= Beginning of Section =

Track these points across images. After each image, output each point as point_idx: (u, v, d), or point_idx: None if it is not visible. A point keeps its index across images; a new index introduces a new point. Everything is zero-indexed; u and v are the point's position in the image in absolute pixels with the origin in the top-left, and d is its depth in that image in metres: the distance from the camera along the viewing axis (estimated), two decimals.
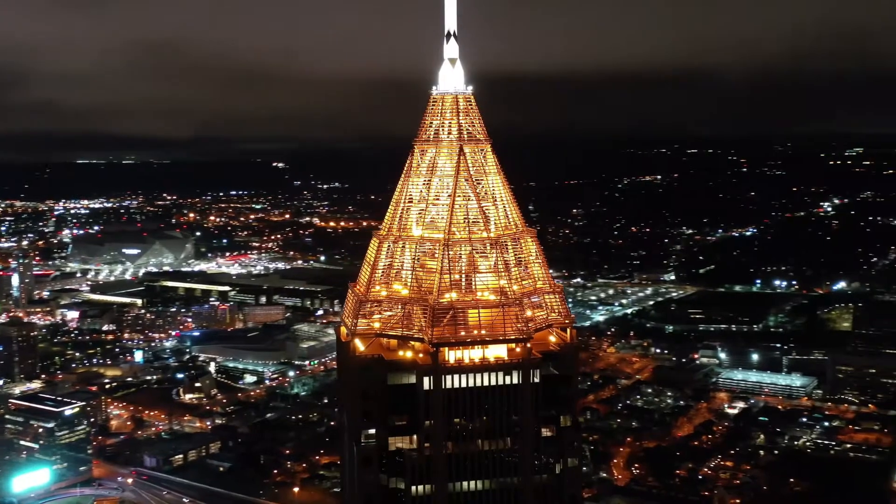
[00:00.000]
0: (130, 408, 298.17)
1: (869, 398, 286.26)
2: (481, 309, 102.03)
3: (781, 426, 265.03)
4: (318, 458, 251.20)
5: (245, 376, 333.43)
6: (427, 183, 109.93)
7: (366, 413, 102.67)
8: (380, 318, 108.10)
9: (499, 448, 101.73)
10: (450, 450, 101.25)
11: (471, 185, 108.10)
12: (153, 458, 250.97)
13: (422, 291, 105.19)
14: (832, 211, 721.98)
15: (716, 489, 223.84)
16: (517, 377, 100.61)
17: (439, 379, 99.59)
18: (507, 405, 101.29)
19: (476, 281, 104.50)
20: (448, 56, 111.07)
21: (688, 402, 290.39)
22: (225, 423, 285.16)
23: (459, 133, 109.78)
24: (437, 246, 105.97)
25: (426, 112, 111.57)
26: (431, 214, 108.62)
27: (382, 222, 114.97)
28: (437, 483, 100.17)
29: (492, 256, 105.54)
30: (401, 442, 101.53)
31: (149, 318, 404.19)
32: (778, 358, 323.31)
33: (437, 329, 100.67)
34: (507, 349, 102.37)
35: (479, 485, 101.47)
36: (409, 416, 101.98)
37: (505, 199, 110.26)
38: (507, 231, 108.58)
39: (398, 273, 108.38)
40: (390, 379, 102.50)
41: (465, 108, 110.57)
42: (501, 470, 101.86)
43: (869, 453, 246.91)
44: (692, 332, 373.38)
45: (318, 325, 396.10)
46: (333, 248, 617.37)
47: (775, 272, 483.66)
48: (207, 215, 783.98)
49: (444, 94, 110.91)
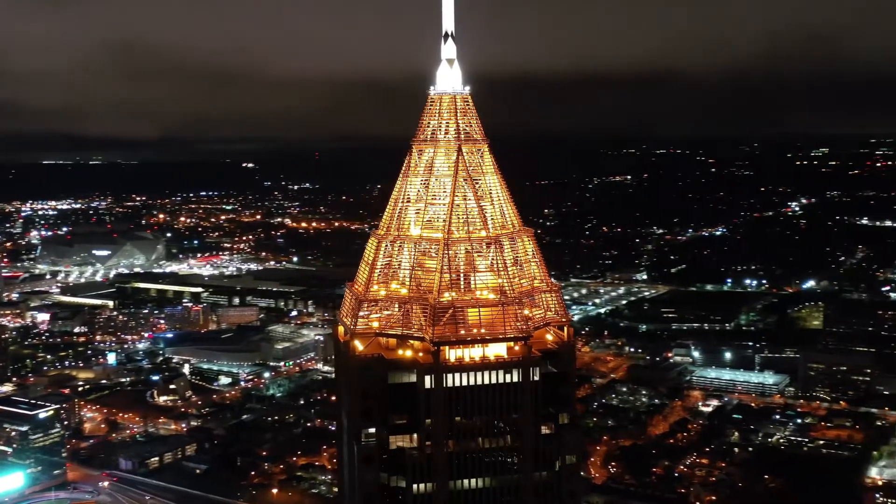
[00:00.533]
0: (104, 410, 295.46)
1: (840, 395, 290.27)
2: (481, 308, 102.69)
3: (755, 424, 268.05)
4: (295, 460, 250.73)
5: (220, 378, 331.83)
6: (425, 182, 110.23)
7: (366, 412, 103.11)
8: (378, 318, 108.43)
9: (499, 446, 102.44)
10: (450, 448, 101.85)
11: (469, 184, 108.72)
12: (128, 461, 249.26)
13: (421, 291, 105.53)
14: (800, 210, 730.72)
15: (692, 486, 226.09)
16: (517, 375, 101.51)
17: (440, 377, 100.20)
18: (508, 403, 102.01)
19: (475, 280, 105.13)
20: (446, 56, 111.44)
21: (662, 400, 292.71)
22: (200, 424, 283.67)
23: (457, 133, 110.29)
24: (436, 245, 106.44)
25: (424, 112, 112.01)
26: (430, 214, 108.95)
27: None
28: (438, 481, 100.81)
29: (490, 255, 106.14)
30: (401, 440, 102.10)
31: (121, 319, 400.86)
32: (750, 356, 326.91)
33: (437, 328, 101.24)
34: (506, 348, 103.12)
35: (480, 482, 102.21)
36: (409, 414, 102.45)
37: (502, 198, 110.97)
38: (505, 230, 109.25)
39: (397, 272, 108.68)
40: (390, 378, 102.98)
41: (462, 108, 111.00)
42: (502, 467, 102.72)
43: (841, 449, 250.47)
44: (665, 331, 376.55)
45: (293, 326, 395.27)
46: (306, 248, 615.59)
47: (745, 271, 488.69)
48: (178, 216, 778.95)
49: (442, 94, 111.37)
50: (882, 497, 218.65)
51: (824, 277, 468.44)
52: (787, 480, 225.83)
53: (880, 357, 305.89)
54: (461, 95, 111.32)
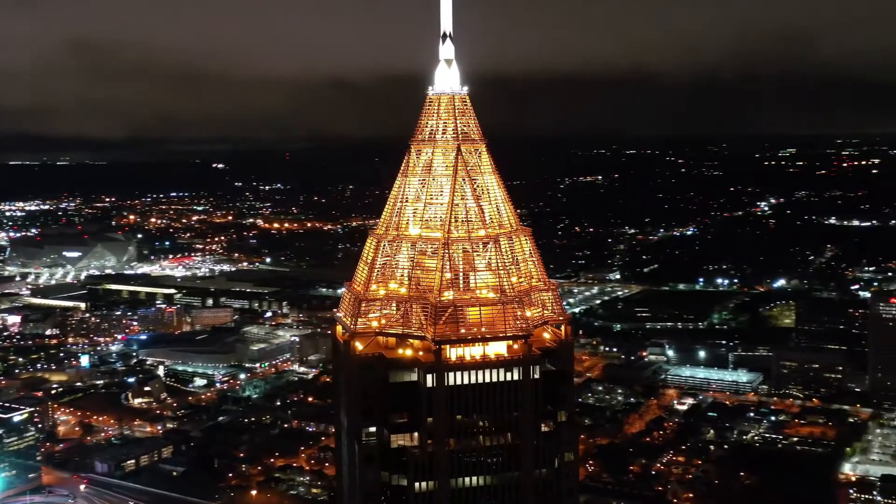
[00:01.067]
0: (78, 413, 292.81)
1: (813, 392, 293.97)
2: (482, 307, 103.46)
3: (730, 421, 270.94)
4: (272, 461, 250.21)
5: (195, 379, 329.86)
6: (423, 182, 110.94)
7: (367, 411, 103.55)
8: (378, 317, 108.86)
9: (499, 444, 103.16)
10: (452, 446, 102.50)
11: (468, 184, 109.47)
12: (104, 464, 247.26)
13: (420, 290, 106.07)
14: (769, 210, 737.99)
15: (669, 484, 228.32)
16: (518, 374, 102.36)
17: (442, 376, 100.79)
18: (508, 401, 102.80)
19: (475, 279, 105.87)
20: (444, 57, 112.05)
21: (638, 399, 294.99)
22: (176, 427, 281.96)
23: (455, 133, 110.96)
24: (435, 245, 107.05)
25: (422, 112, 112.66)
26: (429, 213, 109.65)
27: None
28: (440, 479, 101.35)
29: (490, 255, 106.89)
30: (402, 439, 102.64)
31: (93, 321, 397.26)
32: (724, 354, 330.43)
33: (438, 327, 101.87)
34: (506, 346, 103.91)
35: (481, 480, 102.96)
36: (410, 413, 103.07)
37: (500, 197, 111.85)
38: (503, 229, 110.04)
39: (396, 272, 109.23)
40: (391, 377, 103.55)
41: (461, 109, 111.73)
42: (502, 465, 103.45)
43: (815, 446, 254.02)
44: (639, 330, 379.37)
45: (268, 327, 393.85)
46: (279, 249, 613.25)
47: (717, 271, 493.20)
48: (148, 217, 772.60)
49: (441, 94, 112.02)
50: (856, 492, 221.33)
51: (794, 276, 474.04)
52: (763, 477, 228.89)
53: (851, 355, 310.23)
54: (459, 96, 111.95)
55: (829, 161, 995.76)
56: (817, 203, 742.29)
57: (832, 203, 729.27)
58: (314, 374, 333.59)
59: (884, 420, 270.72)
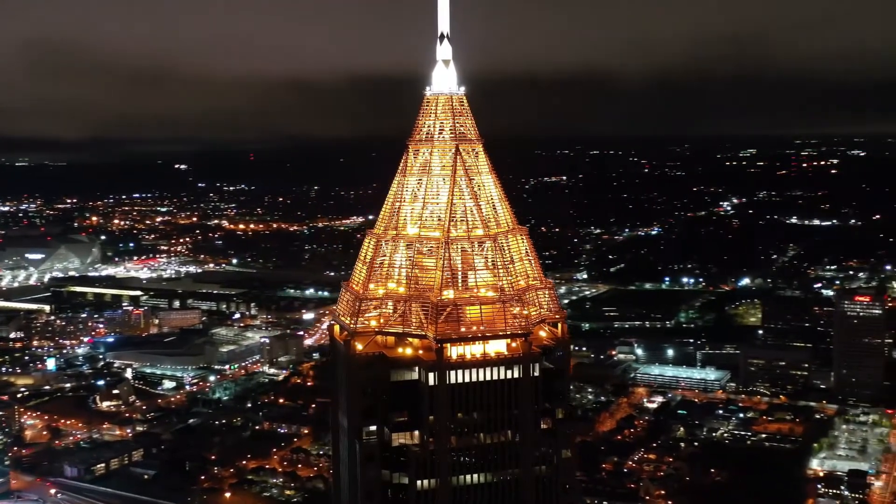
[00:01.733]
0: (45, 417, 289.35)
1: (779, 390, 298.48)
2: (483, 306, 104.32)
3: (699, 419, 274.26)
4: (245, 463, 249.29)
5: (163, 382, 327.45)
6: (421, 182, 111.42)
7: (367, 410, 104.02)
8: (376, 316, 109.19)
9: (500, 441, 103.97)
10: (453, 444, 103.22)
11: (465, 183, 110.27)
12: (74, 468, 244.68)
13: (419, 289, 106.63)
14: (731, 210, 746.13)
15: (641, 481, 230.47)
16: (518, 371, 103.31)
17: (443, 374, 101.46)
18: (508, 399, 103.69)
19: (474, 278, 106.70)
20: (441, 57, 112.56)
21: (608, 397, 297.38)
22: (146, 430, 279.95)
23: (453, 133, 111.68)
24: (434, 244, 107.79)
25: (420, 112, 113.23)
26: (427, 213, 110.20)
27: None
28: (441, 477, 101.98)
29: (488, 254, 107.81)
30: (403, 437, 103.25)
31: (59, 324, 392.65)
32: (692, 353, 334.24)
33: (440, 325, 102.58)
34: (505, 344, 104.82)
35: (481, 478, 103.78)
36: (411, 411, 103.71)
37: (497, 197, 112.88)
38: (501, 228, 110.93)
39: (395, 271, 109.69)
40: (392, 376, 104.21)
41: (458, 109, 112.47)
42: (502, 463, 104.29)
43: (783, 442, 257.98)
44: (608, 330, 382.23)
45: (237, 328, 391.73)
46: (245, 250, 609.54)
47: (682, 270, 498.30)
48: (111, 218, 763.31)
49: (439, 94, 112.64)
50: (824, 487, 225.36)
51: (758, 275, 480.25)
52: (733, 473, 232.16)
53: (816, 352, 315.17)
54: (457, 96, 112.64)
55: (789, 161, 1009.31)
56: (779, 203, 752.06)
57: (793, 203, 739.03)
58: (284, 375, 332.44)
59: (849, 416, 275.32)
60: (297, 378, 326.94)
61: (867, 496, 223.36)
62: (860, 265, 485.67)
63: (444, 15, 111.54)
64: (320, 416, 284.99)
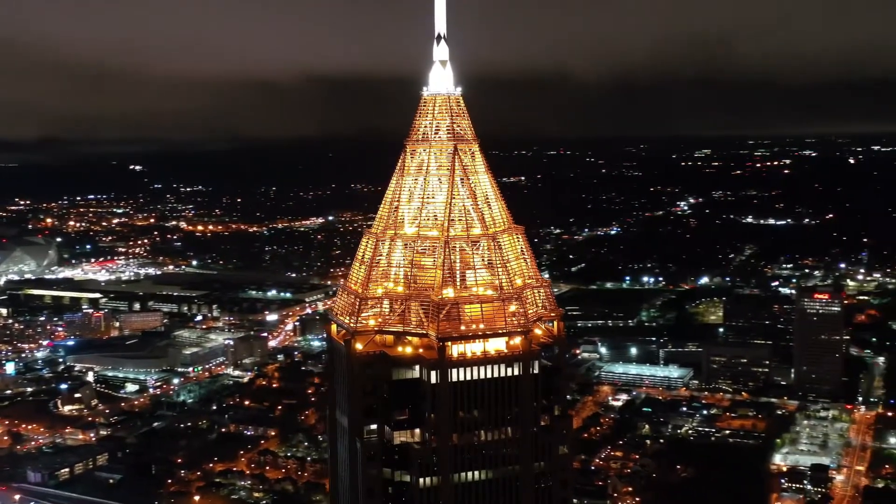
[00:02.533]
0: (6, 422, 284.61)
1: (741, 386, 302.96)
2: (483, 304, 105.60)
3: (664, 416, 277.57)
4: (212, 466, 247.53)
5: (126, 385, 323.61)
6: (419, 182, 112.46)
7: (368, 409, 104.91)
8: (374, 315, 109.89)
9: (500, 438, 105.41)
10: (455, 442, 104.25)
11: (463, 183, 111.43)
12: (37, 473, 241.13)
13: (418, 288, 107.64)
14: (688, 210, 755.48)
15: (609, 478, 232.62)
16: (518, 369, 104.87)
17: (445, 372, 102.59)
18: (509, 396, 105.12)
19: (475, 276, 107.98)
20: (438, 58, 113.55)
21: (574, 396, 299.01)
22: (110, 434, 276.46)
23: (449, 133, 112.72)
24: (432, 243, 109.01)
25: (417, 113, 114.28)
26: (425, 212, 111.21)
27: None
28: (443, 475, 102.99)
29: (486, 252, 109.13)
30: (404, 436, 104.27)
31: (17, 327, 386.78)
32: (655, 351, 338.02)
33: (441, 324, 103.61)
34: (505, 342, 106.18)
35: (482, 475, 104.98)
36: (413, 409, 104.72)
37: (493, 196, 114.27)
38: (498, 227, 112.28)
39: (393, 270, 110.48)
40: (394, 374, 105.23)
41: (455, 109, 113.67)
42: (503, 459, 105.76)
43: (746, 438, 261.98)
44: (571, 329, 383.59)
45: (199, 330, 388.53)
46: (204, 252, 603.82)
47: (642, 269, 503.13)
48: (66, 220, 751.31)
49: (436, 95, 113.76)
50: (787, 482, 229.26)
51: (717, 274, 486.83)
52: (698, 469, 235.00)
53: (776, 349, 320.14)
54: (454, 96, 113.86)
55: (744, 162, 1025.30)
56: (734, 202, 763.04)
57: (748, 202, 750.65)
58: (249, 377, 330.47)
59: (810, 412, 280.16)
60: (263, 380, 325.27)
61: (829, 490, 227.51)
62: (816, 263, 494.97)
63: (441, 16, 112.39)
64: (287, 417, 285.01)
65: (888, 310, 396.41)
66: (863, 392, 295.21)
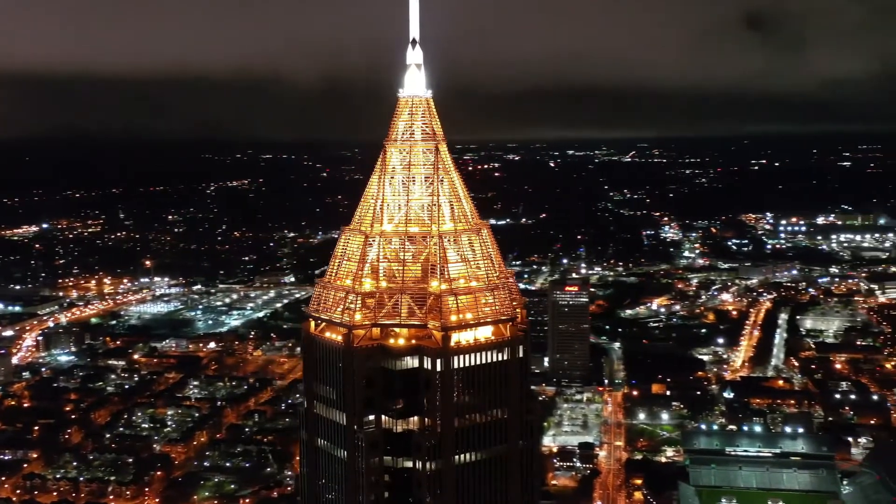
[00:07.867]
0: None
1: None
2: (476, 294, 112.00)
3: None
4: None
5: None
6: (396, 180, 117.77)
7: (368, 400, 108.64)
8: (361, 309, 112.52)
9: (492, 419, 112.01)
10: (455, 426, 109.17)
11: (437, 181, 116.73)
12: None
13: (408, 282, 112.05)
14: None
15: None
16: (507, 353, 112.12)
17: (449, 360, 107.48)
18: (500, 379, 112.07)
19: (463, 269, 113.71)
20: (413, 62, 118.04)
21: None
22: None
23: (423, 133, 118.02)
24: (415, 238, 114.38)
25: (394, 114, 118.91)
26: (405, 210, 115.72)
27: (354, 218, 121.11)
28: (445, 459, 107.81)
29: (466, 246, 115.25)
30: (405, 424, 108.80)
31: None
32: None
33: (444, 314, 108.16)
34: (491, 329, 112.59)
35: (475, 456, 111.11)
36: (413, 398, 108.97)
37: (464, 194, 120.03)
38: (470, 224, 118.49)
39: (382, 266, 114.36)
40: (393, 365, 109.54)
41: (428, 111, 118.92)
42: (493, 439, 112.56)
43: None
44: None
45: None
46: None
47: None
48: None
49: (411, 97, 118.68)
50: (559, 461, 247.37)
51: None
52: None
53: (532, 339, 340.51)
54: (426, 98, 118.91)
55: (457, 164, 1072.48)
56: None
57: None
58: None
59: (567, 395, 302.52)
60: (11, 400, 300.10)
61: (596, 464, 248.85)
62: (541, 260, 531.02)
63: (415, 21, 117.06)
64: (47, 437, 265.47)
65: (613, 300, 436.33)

= End of Section =

• _Problem to solve_: Print exactly the lines of the listing above starting at the line containing "55: (829, 161, 995.76)" and ending at the line containing "59: (884, 420, 270.72)", both included.

• _Task result_:
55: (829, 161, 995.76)
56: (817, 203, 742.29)
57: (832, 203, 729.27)
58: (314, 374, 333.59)
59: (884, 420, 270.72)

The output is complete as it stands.